The journey to sobriety – that is, long-term sobriety – can most definitely be a character sculpting experience. When someone struggles with the fight against addiction and then overcomes that challenge, they only do so by coming out the other end as an entirely different version of themselves. It’s not so much a total personality transformation as much as it simply is a journey to figuring out what you’re all about – what motivates you, what keeps you alive, what keeps you waking up each day to stay focused on life and find innovative ways to enjoy yourself without ever having to go back to those darker days.

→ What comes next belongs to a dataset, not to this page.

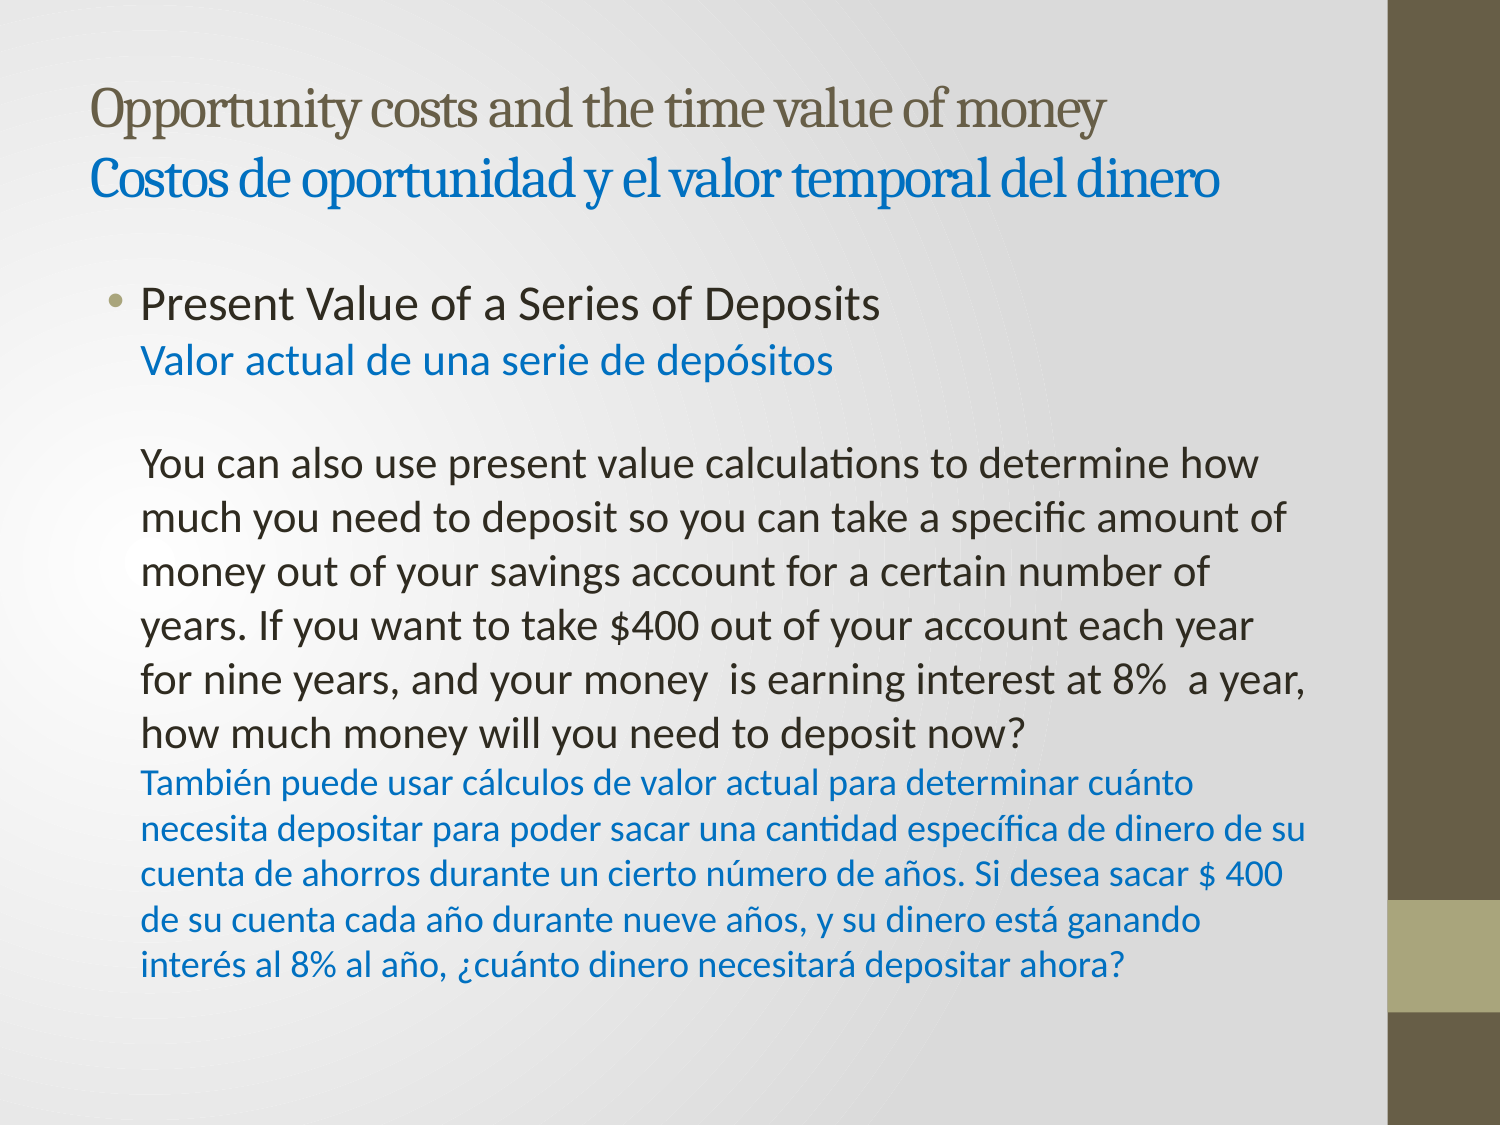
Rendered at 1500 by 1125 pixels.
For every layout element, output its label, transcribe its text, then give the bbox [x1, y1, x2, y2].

title Opportunity costs and the time value of money Costos de oportunidad y el valor temporal del dinero [75, 45, 1325, 233]
list Present Value of a Series of Deposits Valor actual de una serie de depósitos You can also use present value calculations to determine how much you need to deposit so you can take a specific amount of money out of your savings account for a certain number of years. If you want to take $400 out of your account each year for nine years, and your money is earning interest at 8% a year, how much money will you need to deposit now? También puede usar cálculos de valor actual para determinar cuánto necesita depositar para poder sacar una cantidad específica de dinero de su cuenta de ahorros durante un cierto número de años. Si desea sacar $ 400 de su cuenta cada año durante nueve años, y su dinero está ganando interés al 8% al año, ¿cuánto dinero necesitará depositar ahora? [75, 262, 1325, 1050]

Sobriety isn’t a singular goal, it’s a state that has be achieved and maintained. Staying clean – not taking anything that could intoxicate you, from anesthetics and heroin to alcohol and cigarettes – is a huge challenge at first, and will remain a commitment for the rest of your life. But staying sober – retaining the mental clarity to combat addiction and the chances of relapse – is challenging work, especially in the first few months. Many fail a few times until they achieve that final streak of sobriety, and relapses are more common that most would think.

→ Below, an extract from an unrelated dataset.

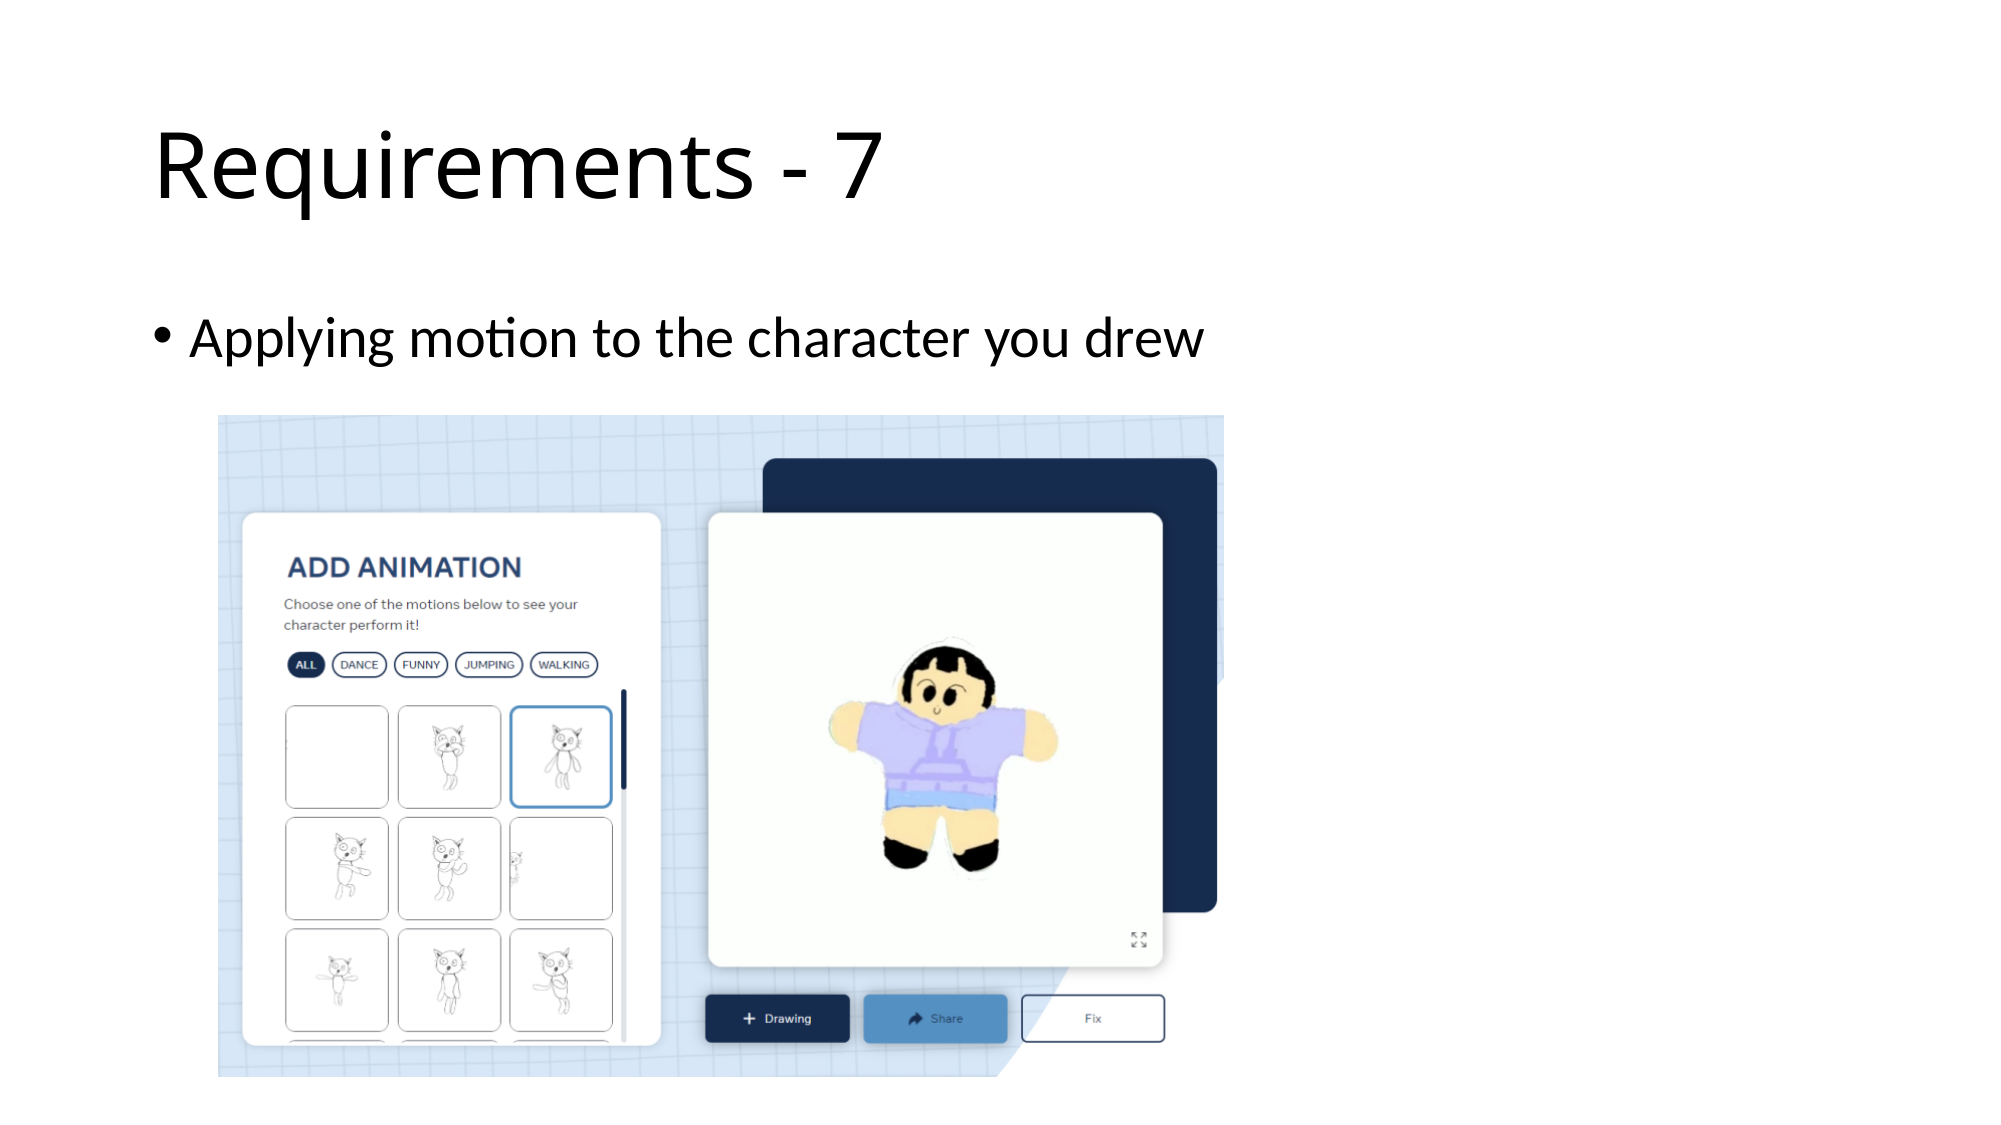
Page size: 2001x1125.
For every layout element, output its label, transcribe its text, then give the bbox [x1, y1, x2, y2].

picture [217, 415, 1224, 1078]
list Applying motion to the character you drew [137, 299, 1863, 1014]
title Requirements - 7 [137, 59, 1863, 278]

Yet despite the challenge, it’s not meant to define you. Addiction can tear a person apart and destroy their life – but the fight against addiction isn’t meant to consume you in much the same way. It’s mean to free you, to give you the freedom and the opportunity to choose your way through life, forge your own fate, and finally decide for yourself what you want to do and know why you want to do it, without feeling overburdened under the yoke of addiction, without the power to go up against your problems with confidence. Making that distinction, and ensuring that your road to sobriety becomes the final arc of a chapter rather than the defining challenge of your entire life, is ironically important for you to maintain that sobriety.
Recovery & Sobriety
Recovery from addiction isn’t easy. An estimated ten percent of people who either are struggling or have struggled with addiction consider themselves free from it. However, that must be coupled with the fact that most Americans who consider themselves to struggle with addiction fail to seek treatment for it, for a variety of reasons.
It’s very much possible to recover from an addiction, and anyone can do it if they have a reason to. All it takes is the right approach, and a reason important enough to keep them sober. Some addictions are far harder to beat than others – but all journeys to recovery begin with the will, and a reason. That’s where accountability and responsibility play a part in recreating someone after addiction has run through them.

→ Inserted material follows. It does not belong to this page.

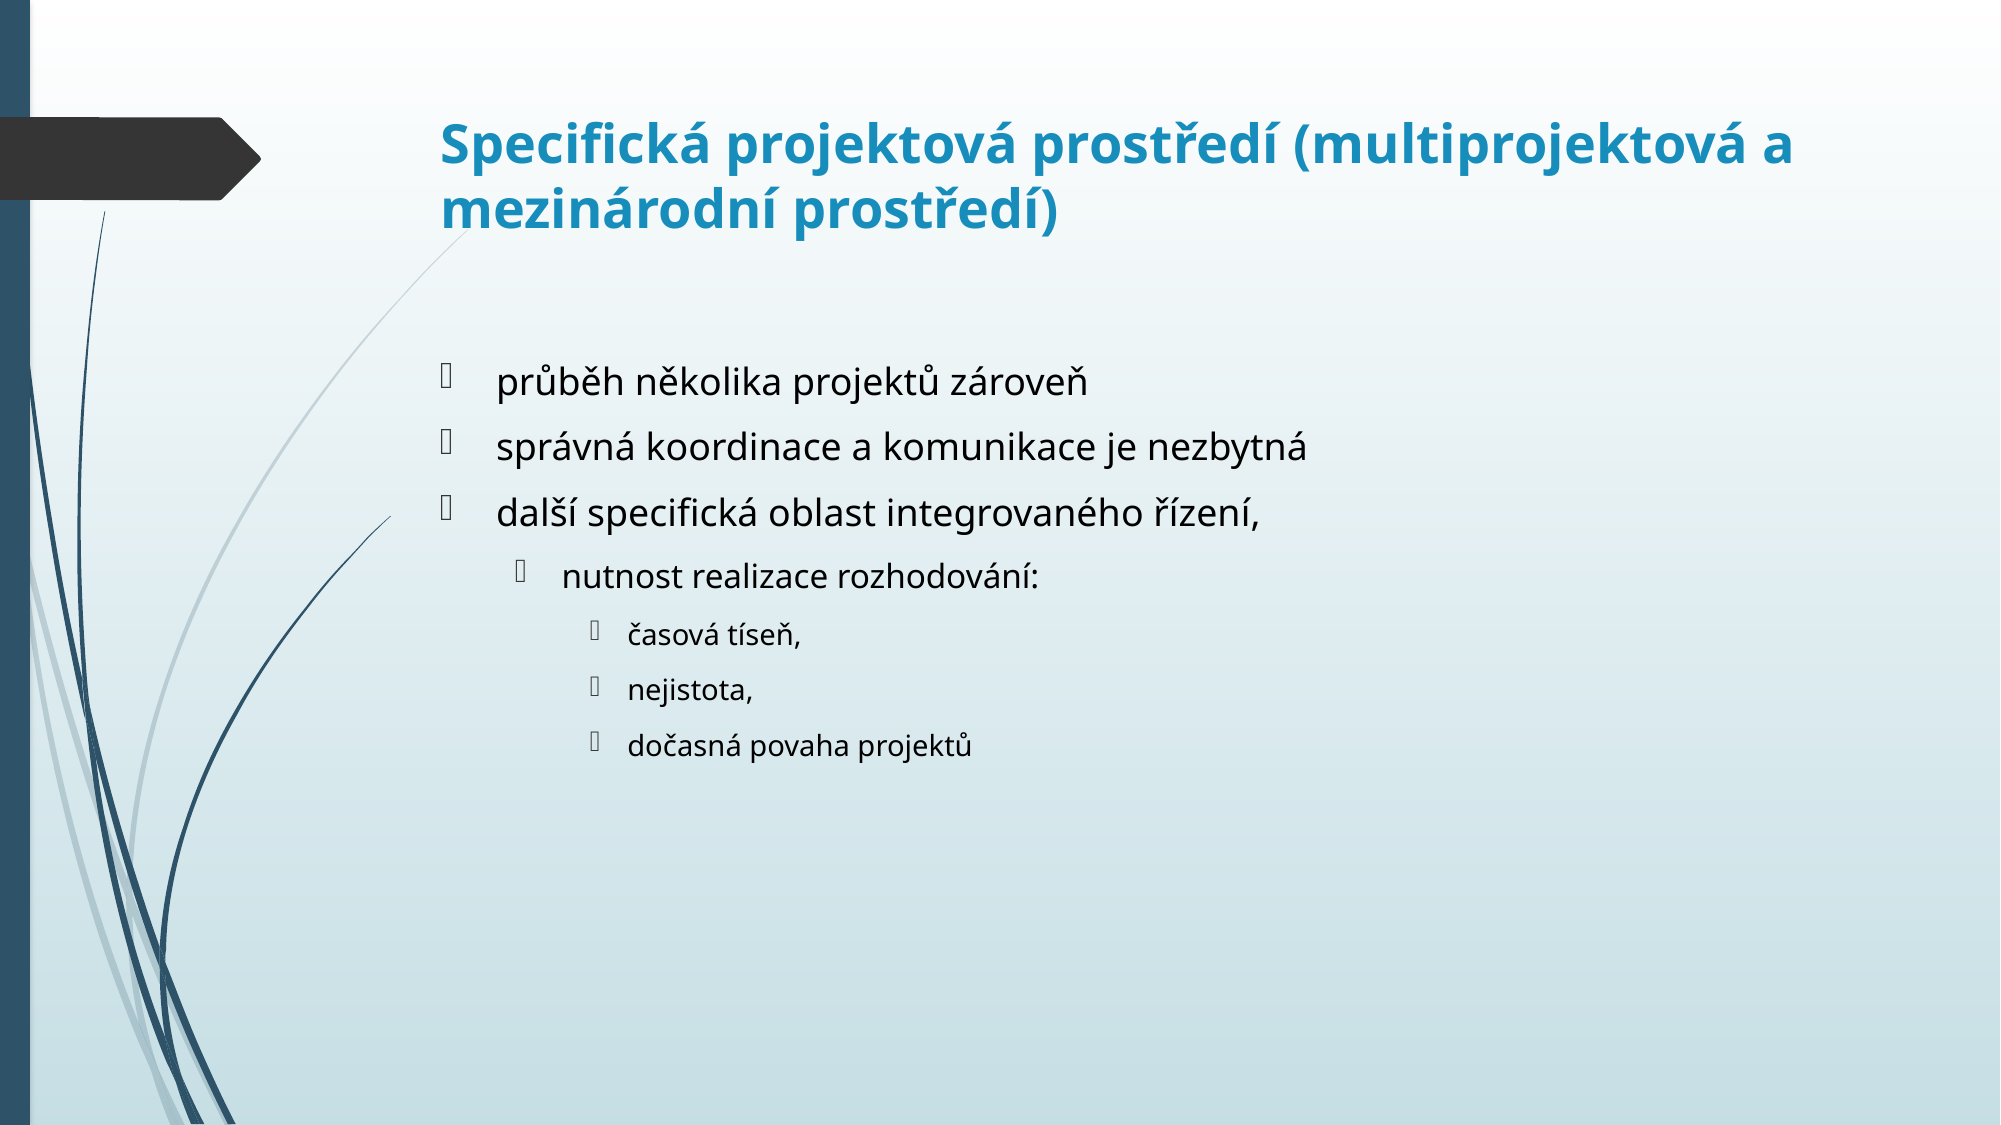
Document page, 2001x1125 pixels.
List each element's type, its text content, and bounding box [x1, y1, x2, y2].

list průběh několika projektů zároveň správná koordinace a komunikace je nezbytná další specifická oblast integrovaného řízení, nutnost realizace rozhodování: časová tíseň, nejistota, dočasná povaha projektů [424, 350, 1888, 970]
title Specifická projektová prostředí (multiprojektová a mezinárodní prostředí) [425, 102, 1888, 313]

However, to convince someone of the importance of taking that responsibility, you must convince them that they have the power and the ability to see it through. Confidence, self-esteem, and the security of knowing you can be someone others rely on – these feelings of basic belonging and social significance are central to recovery, because they help you restore yourself into a circle of friends, a family, and society itself. Through a job, through hobbies, and through the passion that you love the most, a proper journey of recovery will teach you exactly how strong you are, and exactly why you never again need to turn towards the empty promises and useless pleasures of addiction.
Sobriety be a state of clarity achieved by realizing that drugs, and addiction, are ultimately meaningless in the face of how beautiful life can be, how great it feels to achieve the goals you’ve always set out to achieve, and how rewarding it is to spend your time and energy on the things that interest you and matter to you, rather than wasting life.
But that’s the thing. While sobriety helps you forge a stronger you, you must find ways to define yourself without the context of addiction – live a conscious, mindful life and maintain your sobriety alongside it.
There’s More to Life
Too many people begin their journey to recovery with the goal of conquering their addiction, and then they never really get past that. They’re too stubborn to relapse, but they don’t see past the early phase of recovery and don’t figure out what it is that would challenge them, make them happy, spurn them on to pursue something with gusto.
Dry drunks, as they’re called, lack that. They’re sober, but they’re still abusive, unhappy, unresolved. They carry a host of issues that need to be addressed, problems they harbor against themselves, against the world, and against life. These problems need to come out and breathe in some much-needed air if they’re ever going to see closure, either through self-help or therapy.
Once you make it past the idea that just being sober is your primary goal, you can begin to live your life again, and make more out of it than it ever was.
Staying Sober
That’s the simple necessary ingredient to staying sober – realizing that life is about finding new goals, rather than dwelling on them. You don’t just tell yourself that you’re going to go to the gym for a month, and then drop it. You set new goals, raise the bar, up the stakes, and figure out new challenges. You improve your performance at work, finish your education or specialize in a new industry, nail a new job, and blast past every obstacle with solutions instead of excuses and problems.
If you let the failure eat away at you, you’ll never actually taste the success, and achieve that blissful happiness everyone loves talking about. Sobriety begins to crumble in the face of doubt and insecurity, fear and worry, and the anxieties of cascading failure. Stay optimistic, stay hungry, and set new goals for yourself until you feel that joy to live again – and if you chase it, with the help of those around you, you’ll never need your old habits and their destructive ways.